Marlen Hernández
Agencia Reforma

CIUDAD DE MÉXICO.-Los campos petroleros y las refinerías de Pemex colocan a México como el quinto país con mayores emisiones de dióxido de azufre (SO2), un contaminante del aire que genera graves problemas de salud, de acuerdo con un ranking de Greenpeace.
La organización ambientalista internacional estimó en su reporte más reciente que durante el 2019 México emitió alrededor de mil 873 kilotones de SO2 al ambiente, el 6.5 por ciento de las emisiones globales de dióxido de azufre y el equivalente a 2.3 veces lo que genera Estados Unidos.
En su conjunto, la industria del petróleo y gas fue responsable del 90 por ciento de las emisiones de México.
“Los campos petrolíferos en México se encuentran entre los puntos críticos más grandes del mundo. Los dos puntos calientes en Cantarell y Reforma, por sí solos, representan aproximadamente el 48 por ciento de las emisiones”, señala Greenpeace.
Los campos Cantarell y Reforma registraron emisiones por 482 y 415 kilotones, respectivamente, y se ubicaron como el quinto y el séptimo punto más contaminantes a nivel global.
Los otros puntos críticos de emisión de SO2 en México son la refinería de Tula, con 200 kilotones de emisiones, y la central eléctrica de Tuxpan, con 130.

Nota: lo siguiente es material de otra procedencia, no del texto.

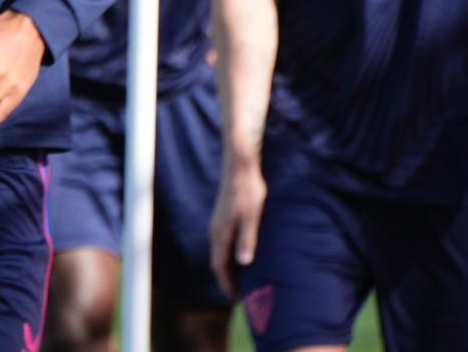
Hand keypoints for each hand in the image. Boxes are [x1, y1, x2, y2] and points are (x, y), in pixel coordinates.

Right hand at [209, 162, 266, 296]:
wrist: (239, 168)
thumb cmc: (249, 192)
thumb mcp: (252, 216)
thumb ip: (247, 239)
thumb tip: (243, 262)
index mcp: (221, 233)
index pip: (219, 265)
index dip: (227, 283)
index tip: (236, 298)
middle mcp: (216, 230)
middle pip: (218, 261)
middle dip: (227, 279)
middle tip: (240, 295)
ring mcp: (218, 224)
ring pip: (220, 253)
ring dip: (228, 268)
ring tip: (242, 281)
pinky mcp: (223, 218)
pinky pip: (223, 244)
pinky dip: (229, 256)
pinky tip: (241, 257)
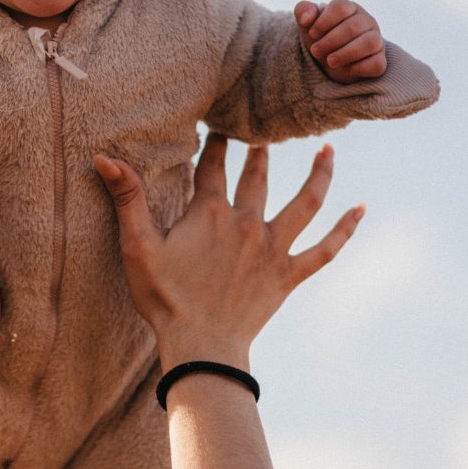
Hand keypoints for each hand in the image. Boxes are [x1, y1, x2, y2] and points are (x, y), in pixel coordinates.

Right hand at [94, 135, 362, 368]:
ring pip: (305, 202)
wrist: (202, 347)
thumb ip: (127, 198)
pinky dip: (346, 229)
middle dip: (262, 149)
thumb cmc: (164, 299)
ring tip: (328, 151)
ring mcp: (273, 249)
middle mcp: (247, 223)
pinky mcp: (289, 275)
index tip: (221, 121)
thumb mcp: (137, 246)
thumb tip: (105, 157)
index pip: (214, 166)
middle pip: (259, 176)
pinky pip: (326, 249)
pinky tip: (361, 209)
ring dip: (319, 174)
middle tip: (267, 127)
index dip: (216, 142)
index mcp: (210, 213)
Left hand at [294, 0, 386, 82]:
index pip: (341, 6)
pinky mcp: (379, 61)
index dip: (323, 21)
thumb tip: (306, 18)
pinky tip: (346, 68)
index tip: (312, 34)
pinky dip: (359, 68)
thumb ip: (303, 11)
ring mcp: (377, 40)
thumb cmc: (321, 37)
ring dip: (346, 53)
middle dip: (329, 41)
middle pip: (353, 26)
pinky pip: (377, 64)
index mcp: (350, 8)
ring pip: (371, 43)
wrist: (330, 61)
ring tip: (330, 61)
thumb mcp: (308, 24)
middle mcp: (367, 21)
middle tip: (315, 51)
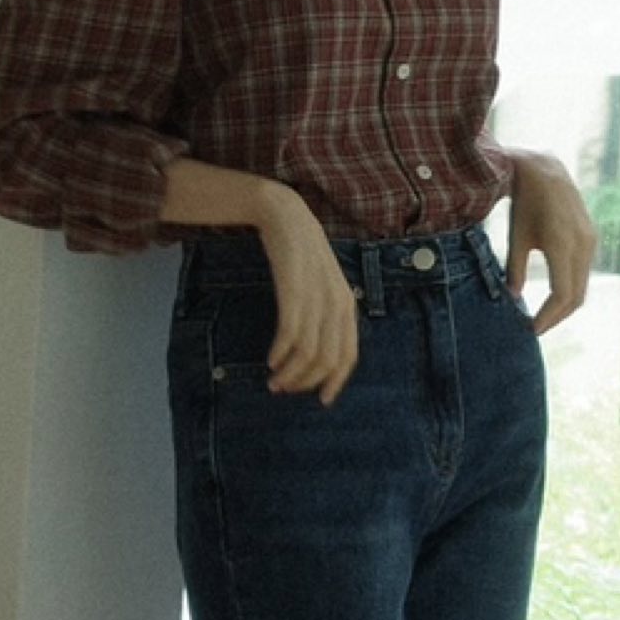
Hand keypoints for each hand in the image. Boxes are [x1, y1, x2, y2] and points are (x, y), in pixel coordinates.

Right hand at [255, 186, 359, 403]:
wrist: (288, 220)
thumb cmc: (303, 256)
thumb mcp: (324, 285)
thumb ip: (326, 314)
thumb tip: (318, 350)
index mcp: (347, 307)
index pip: (349, 355)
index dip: (336, 381)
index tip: (322, 400)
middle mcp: (337, 306)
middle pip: (326, 360)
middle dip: (306, 382)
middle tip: (285, 390)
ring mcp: (316, 300)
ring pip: (307, 353)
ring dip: (290, 373)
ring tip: (274, 381)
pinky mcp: (294, 293)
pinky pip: (290, 335)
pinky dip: (280, 354)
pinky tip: (271, 361)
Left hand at [505, 151, 596, 333]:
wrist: (545, 171)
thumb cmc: (525, 203)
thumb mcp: (517, 237)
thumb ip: (515, 269)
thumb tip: (513, 298)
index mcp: (561, 245)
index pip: (561, 294)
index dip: (547, 316)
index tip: (531, 328)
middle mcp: (582, 245)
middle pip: (576, 296)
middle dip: (556, 317)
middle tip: (535, 327)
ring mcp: (590, 242)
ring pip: (582, 287)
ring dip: (564, 306)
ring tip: (543, 316)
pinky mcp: (591, 239)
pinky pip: (584, 272)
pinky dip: (571, 289)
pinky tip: (553, 295)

Greenpeace resaltó en su estudio que mientras que a nivel global se redujeron las emisiones de SO2 en 6.2 por ciento respecto al 2018, gracias al esfuerzo de varios países por reducir la contaminación al ambiente, México elevó su producción en 3.5 por ciento.
Estimó que las emisiones de México seguirán aumentando en los próximos años por la política energética del actual Gobierno federal que tiene como objetivo elevar la capacidad de refinación y la generación de electricidad con combustóleo y carbón.
“Las emisiones de SO2 podrían aumentar en años futuros, lo que afectaría gravemente la calidad del aire en las principales áreas urbanas, incluida la Ciudad de México, donde las regulaciones de contaminación del aire son débiles”, refirió la organización.
La contaminación del aire por SO2 causa efectos como: dificultad para respirar, inflamación de las vías respiratorias, irritación ocular y edemas pulmonares, entre otros.
El SO2 también se ha asociado a problemas de asma y bronquitis crónica, aumentando la morbilidad y mortalidad en personas mayores y niños.
Las emisiones de México sólo son superadas por las de India, Rusia, China y Arabia Saudita.